Patch tardive o inesistenti
Nel 2022 sono state individuate 41 vulnerabilità 0-day, 28 in meno rispetto al 2021. La diminuzione potrebbe essere un fatto positivo perché ci sono meno errori di programmazione, ma anche un fatto negativo perché gli exploit sono più difficili da scoprire o perché le software house non confermano il problema di sicurezza per evitare cattiva pubblicità.
Una vulnerabilità viene definita 0-day quando l’exploit è disponibile prima del rilascio della patch. Una vulnerabilità è invece definita n-day quando la patch è disponibile, ma non è stata distribuita dal produttore. Nel caso di Android significa che Google ha rilasciato la patch per AOSP (Android Open Source Project), ma non è stata inclusa nella versione custom del sistema operativo installata sul dispositivo.
Il report evidenzia questo “gap” che può essere sfruttato dai cybercriminali. In pratica, la vulnerabilità n-day funziona come una vulnerabilità 0-day.
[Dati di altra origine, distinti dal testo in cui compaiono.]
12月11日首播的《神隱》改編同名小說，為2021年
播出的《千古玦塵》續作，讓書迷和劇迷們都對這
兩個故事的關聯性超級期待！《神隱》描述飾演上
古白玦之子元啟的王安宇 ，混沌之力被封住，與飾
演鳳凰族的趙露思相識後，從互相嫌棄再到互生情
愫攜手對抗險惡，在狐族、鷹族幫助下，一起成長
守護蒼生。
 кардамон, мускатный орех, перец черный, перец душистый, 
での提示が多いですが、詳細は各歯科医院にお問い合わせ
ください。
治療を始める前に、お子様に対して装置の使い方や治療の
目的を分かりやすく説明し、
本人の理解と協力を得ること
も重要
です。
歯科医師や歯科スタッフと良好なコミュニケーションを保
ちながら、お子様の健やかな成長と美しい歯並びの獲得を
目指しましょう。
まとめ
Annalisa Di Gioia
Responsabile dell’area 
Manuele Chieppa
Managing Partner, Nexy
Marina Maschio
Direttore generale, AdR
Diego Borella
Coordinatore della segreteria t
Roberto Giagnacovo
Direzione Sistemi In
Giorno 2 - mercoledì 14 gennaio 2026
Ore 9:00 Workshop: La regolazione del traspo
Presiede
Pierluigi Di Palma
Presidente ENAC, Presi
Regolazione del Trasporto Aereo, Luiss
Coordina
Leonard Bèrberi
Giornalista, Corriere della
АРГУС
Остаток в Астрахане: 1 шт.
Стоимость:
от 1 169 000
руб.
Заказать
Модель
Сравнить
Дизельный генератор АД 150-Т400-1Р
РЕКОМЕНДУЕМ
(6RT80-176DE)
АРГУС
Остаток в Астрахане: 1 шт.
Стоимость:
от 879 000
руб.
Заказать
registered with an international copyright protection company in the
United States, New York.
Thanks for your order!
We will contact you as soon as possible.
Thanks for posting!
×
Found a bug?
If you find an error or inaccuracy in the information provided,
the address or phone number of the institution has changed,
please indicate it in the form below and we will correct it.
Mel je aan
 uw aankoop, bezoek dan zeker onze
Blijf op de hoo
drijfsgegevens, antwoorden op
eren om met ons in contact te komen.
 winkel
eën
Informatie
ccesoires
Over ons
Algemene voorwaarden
Un esempio è la vulnerabilità CVE-2022-38181 scoperta nella GPU Mali a luglio 2022 e risolta da ARM ad ottobre 2022. L’exploit è apparso online a novembre 2022, mentre il fix è stato incluso nel codice di Android ad aprile 2023.
Google sottolinea quindi l’eccessivo ritardo tra scoperta della vulnerabilità, rilascio della patch per AOSP e aggiunta al codice della versione custom di Android. Un altro problema è rappresentato dalle patch incomplete. Su 41 vulnerabilità 0-day, 17 erano varianti di precedenti vulnerabilità, quindi i cybercriminali devono solo apportare piccole modifiche al codice degli exploit.